▶ **Consignes**:
a - Recopiez le passage de l'extrait sur le procès de Simbikangwa compris entre « La journée se » et « faut-il envisager ? » inclus, en substituant « peine » à « sanction ».
b - Reprenez l'extrait sur le procès de Simbikangwa à la suite de sa dernière phrase, s'il vous plaît.

▶ **Extrait fourni**:

Madame Devos continue son implacable démonstration en rappelant le rôle central de Simbikangwa dans le génocide, dans la ville de Kigali. Le prévenu circulait avec ses gardes du corps dont il n’a pas condamné les crimes quand ils rentraient les mains pleines de sang ! Simbikangwa a eu un rôle essentiel aux barrières : il les visite, encourage les tueurs pour qu’ils fassent « un bon travail ». Tout cela montre bien l’autorité du prévenu. Des corps, il n’en a jamais vu. Il n’a même pas senti l’odeur de brûlé qui se dégage lorsque les tueurs décident de se débarrasser des cadavres en les déposant sur des pneus en flammes ! Et que dire du rôle de Simbikangwa dans la dénonciation de Jean Marie Vianney Nyetegeka, ce gardien Tutsi dont il a demandé la mort et qui, par miracle, aura la vie sauve, et au sujet duquel la défense tiendra une nouvelle fois des propos « choquants » : « Pourquoi ne vous ont-ils pas tué avant ? Pourquoi être revenu sur la barrière ? Vous avez eu de la chance ! » ironise maître Epstein.
Pour terminer ce long réquisitoire d’une qualité exceptionnelle, madame Devos s’explique : « Simbikangwa n’a pas vu de mort exécuté devant lui ? Peut-être. Mais parce qu’il est un donneur d’ordre. Le plus grand responsable n’est-il pas celui qui encourage ? La responsabilité ne se compte pas en nombre de morts. La volonté d’exterminer dépasse le nombre des victimes. Le crime qui a été commis est un crime contre l’humanité… Simbikangwa sera l’un des derniers à quitter Kigali. Sa détermination aura été totale, aura duré trois mois. »
Les derniers mots seront pour les membres de la Cour : « Aucun d’entre vous ne sortira indemne de cette cour d’assises. Mais vous aurez compris ce qu’aura été le rôle de Simbikangwa. Et rappelez-vous « qu’aucun témoin ne devait survivre. »

Fin des réquisitions de l’avocat général, Bruno Sturlese: perpétuité requise contre Simbikangwa
13/03/2014
Fin des réquisitions de Bruno Sturlese.
La journée se termine par la fin des réquisitions de l’avocat général. Deux questions se posent :
– Comment qualifier pénalement le comportement coupable de Simbikangwa ?
– Quelle sanction faut-il envisager ?
La première question est d’ordre juridique. Pour condamner Simbikangwa, il faudra qualifier pénalement ces faits. L’ordonnance de mise en accusation des juges d’instruction, l’OMA, considérait que deux crimes devaient être reprochés à Simbikangwa : complicité de crime de génocide et complicité de crime contre l’humanité.
De rappeler que c’est la première fois qu’une cour d’assisses française va statuer sur le chef d’accusation de génocide, d’où certains atermoiements. « Votre décision fera date, confie-t-il à la cour. Pour l’avenir, pour les futurs dossiers, il est important de donner l’exacte qualification des faits. Vous avez le pouvoir de requalifier les faits par une question subsidiaire. »
L’avocat général, pour justifier cette demande de requalification, en passant de complicité de génocide à génocide, fait la distinction entre le crime de génocide et le crime contre l’humanité.

(Images avec boîtes englobantes)
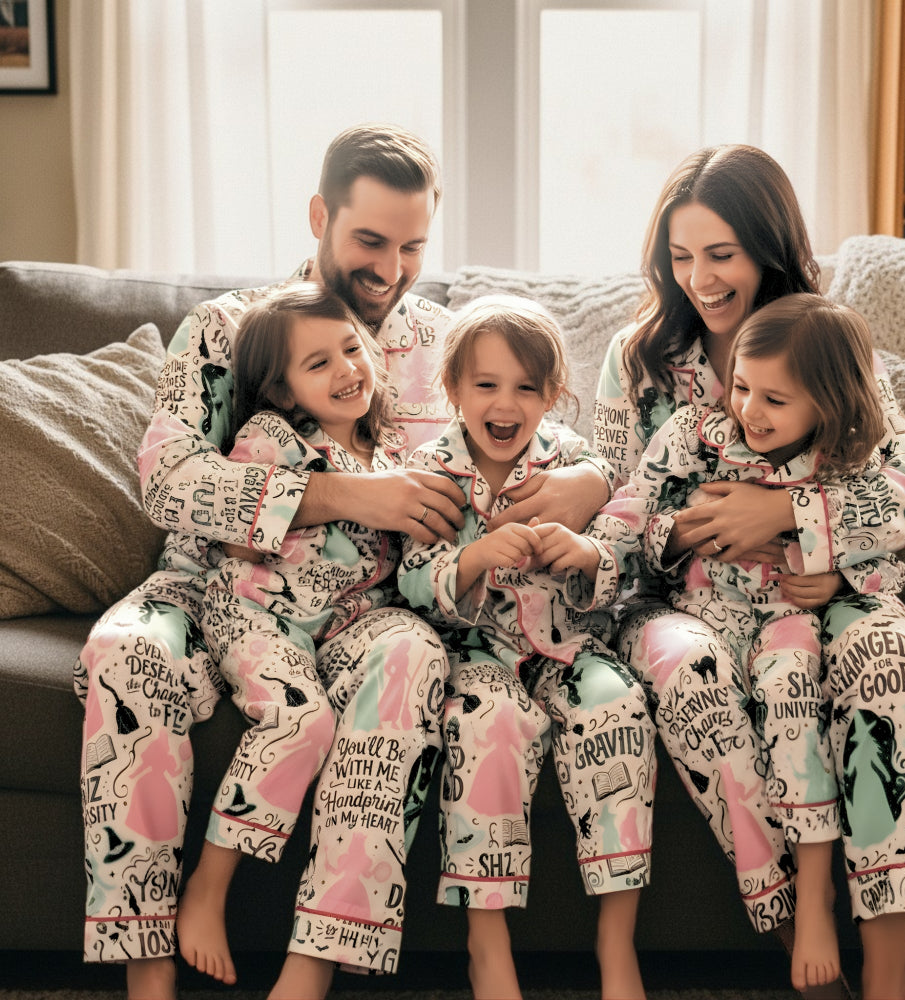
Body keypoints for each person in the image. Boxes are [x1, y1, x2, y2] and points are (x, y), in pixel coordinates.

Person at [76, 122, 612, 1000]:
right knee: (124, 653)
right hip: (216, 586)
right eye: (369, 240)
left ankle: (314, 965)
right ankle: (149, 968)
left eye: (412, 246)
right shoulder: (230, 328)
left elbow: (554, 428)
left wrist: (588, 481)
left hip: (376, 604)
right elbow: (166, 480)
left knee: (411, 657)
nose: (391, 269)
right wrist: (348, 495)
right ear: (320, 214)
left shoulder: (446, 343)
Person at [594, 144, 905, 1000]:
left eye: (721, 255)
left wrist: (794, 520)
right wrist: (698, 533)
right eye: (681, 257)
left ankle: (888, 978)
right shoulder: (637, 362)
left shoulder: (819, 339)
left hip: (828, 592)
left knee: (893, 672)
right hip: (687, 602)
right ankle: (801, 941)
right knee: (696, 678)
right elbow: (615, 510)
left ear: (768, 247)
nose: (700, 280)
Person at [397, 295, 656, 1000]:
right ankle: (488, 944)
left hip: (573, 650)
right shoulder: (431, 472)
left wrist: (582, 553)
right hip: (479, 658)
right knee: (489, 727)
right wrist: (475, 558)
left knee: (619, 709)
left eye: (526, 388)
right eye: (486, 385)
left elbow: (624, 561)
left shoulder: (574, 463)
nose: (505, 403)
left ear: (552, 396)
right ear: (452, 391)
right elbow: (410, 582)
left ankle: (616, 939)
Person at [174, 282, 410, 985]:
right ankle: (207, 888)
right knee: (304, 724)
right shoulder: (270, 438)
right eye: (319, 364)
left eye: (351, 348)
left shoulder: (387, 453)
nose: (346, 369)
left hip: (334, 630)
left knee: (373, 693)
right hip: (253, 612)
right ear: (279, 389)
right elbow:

▶ **Réponses**:
a -
La journée se termine par la fin des réquisitions de l’avocat général. Deux questions se posent :
– Comment qualifier pénalement le comportement coupable de Simbikangwa ?
– Quelle peine faut-il envisager ?

b -
Le génocide, crime contre l’humanité par excellence, est la résultante d’une organisation collective, d’un plan concerté, ici contre les Tutsi, qui doit tendre à la destruction totale ou partielle d’un groupe social, racial, religieux… Le mobile réside dans le fait qu’on veuille participer à l’extermination de ce groupe.
Le crime contre l’humanité répond à une définition quelque peu différente : il s’agit d’une pratique massive d’extermination contre une population civile.
Les crimes de Simbikangwa s’inscrivent dans le cadre de l’extermination de la population tutsi, mais aussi dans celui du massacre ou de la répression contre des Hutu d’opposition ou d’autres victimes civiles. Il est donc indispensable de retenir le cumul de ces deux incriminations.
Concernant la nature de la participation de Simbikangwa à ces deux crimes. Les juges d’instruction demandaient d’étudier les crimes de Simbikangwa en rapport avec la complicité : c’est incontestable pour les crimes contre l’humanité. « Vous condamnerez donc Simbikangwa pour complicité de crimes contre l’humanité à Kigali, mais pas à Gisenyi ! (cette distinction des lieux ne satisfait pas du tout les parties civiles, ndlr).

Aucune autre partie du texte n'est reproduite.